__Ziel 1__. Gib den Gastbeitrag über frühes Gründen von „Gerade zu Beginn“ bis einschließlich „von Nat Wollny.“ noch einmal wieder. Tausche dabei „Zwanziger“ gegen „Dreißiger“ aus.
__Ziel 2__. Prüfe, ob die folgenden Aussagen mit dem Gastbeitrag über frühes Gründen übereinstimmen, und belege jede Antwort mit dem entscheidenden Wortlaut aus dem Text: (a) Die Anzahl gegründeter Startups in Deutschland ist gesunken. (b) Der Gastbeitrag stammt von Nat Wollny. (c) Der Trend zum Gründen gewinnt trotz der Rezession wieder an Fahrt.
__Ziel 3__. Nenne alle Zahlenangaben aus dem Absatz des Gastbeitrags über frühes Gründen, der mit „Die Anzahl an gegründeten Startups“ beginnt.

:: Textauszug

#Gastbeitrag

Geboren, um zu gründen: Wer jung beginnt, gewinnt!

Gerade zu Beginn meiner Zwanziger wusste ich noch nicht genau, was ich mit meinem Leben anfangen soll - somit hatte ich den perfekten Zeitpunkt gefunden, um mich selbst auszuprobieren. Ein Gastbeitrag von Nat Wollny.
Geboren, um zu gründen: Wer jung beginnt, gewinnt!
Freitag, 3. Februar 2023VonTeam

Die Anzahl an gegründeten Startups ist dieses Jahr in Deutschland wieder gestiegen (Munich Startups). Der Trend zum Gründen nimmt also, trotz der anhaltenden Rezession, wieder an Fahrt auf – insbesondere in der jüngeren Generation. 2021 waren ganze 37 % der Gründenen unter 30. Im Vergleich: Die Jahre zuvor waren es 35% oder weniger (KfW).

::::
:: Datensatz

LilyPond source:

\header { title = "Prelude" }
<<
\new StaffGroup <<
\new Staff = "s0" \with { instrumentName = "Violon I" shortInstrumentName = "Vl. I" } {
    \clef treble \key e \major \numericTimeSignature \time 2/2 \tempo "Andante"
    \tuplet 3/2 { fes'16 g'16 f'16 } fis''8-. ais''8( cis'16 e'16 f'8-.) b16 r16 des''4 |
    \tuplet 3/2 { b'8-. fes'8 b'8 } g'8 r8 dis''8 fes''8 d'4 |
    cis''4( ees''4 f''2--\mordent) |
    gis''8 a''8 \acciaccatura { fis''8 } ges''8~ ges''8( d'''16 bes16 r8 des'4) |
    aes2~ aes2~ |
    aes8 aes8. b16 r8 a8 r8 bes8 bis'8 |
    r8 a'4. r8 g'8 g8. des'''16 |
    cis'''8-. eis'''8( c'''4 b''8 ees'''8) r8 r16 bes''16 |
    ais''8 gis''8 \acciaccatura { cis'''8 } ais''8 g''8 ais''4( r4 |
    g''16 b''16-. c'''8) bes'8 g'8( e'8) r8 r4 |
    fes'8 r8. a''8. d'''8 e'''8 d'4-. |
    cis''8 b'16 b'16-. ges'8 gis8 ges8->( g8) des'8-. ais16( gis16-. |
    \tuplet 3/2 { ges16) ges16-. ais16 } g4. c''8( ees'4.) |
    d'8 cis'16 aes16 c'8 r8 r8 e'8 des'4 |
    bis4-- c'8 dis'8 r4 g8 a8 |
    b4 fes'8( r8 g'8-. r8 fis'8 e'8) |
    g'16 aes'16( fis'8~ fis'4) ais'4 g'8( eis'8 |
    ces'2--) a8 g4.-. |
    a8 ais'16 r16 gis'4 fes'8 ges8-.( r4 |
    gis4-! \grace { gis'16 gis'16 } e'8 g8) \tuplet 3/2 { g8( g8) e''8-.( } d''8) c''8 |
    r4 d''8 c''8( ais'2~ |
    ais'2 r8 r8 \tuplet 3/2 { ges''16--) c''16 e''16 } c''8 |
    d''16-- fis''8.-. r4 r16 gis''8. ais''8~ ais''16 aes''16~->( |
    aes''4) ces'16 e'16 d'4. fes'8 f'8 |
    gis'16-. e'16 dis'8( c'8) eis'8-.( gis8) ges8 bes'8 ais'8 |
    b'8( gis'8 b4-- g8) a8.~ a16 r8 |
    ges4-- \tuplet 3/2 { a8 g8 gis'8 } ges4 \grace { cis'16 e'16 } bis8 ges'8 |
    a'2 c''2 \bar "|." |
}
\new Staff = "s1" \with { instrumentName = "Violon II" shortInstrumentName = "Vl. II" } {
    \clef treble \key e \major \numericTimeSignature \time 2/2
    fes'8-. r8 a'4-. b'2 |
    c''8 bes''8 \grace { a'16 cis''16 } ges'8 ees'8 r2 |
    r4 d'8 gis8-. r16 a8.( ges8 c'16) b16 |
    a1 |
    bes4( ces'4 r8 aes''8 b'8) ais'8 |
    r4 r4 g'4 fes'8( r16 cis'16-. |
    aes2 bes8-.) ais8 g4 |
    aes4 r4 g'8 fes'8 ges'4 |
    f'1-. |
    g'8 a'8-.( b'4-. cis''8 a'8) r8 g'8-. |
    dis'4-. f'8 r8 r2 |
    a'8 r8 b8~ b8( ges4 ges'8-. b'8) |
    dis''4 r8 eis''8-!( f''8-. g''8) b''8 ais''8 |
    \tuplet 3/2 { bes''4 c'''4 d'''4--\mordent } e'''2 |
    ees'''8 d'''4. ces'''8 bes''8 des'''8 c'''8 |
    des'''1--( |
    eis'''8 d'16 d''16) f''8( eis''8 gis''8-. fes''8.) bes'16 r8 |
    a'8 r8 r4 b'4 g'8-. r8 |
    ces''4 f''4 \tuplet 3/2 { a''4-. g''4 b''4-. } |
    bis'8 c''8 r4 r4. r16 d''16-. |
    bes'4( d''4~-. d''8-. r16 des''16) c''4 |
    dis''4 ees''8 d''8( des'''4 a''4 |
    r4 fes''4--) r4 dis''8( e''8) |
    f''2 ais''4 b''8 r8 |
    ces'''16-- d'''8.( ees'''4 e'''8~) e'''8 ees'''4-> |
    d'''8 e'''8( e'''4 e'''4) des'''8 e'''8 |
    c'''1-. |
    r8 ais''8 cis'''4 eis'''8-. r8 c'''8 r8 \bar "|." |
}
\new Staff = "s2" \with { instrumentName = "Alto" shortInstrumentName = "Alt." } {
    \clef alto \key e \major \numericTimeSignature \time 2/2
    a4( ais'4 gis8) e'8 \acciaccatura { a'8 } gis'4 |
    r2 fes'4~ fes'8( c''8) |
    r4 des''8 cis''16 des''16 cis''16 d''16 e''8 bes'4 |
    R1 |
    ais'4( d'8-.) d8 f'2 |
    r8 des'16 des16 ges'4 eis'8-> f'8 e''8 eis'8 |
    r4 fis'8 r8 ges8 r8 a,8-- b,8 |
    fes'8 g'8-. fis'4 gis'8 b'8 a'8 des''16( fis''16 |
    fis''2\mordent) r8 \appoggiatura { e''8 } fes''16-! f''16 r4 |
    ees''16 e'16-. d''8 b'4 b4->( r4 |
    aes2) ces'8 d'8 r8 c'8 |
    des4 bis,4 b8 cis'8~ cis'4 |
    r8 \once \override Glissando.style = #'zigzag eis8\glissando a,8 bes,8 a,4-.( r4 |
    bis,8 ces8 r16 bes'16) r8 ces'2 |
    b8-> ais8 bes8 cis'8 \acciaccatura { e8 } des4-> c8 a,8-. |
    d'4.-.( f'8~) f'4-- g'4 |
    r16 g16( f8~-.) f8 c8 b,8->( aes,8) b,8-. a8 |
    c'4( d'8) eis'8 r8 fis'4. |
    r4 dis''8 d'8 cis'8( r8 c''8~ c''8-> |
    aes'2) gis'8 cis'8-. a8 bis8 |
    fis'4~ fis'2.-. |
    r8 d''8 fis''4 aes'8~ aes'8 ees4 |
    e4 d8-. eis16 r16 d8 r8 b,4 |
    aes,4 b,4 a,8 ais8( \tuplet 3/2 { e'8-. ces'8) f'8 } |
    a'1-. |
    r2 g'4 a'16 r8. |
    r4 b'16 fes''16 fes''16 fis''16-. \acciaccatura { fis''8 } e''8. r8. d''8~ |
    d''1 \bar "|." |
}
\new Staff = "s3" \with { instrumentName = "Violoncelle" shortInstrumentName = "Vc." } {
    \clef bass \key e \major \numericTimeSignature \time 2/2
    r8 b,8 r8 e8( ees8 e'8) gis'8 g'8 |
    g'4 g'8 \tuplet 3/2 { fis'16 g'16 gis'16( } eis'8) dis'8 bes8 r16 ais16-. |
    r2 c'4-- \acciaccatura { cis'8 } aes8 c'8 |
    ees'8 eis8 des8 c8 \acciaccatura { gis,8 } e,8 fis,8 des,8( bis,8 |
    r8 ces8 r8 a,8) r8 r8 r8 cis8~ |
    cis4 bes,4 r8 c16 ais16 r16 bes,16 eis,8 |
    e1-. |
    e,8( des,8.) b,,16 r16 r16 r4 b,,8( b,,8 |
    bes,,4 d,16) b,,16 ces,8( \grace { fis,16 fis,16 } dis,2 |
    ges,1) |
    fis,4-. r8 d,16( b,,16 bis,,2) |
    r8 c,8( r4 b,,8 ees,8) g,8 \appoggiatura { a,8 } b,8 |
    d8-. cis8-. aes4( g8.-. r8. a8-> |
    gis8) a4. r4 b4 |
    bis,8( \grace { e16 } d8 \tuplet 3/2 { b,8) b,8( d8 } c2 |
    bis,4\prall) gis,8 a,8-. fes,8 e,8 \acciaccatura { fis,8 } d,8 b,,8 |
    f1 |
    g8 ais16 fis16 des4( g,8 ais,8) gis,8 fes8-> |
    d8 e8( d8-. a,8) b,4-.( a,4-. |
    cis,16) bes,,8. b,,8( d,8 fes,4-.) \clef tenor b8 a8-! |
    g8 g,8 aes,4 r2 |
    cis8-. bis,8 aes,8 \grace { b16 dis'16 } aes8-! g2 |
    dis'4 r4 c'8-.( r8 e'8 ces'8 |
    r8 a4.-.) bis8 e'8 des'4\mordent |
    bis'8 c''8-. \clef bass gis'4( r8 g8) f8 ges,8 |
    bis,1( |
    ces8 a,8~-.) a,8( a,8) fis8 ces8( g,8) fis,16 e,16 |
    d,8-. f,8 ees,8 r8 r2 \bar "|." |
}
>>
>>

::::

__Vollständige Antwort 1__.
Gerade zu Beginn meiner Dreißiger wusste ich noch nicht genau, was ich mit meinem Leben anfangen soll - somit hatte ich den perfekten Zeitpunkt gefunden, um mich selbst auszuprobieren. Ein Gastbeitrag von Nat Wollny.

__Vollständige Antwort 2__.
(a) Nein: „Die Anzahl an gegründeten Startups ist dieses Jahr in Deutschland wieder gestiegen“
(b) Ja: „Ein Gastbeitrag von Nat Wollny.“
(c) Ja: „Der Trend zum Gründen nimmt also, trotz der anhaltenden Rezession, wieder an Fahrt auf“

__Vollständige Antwort 3__.
- 2021
- 37 %
- 30
- 35%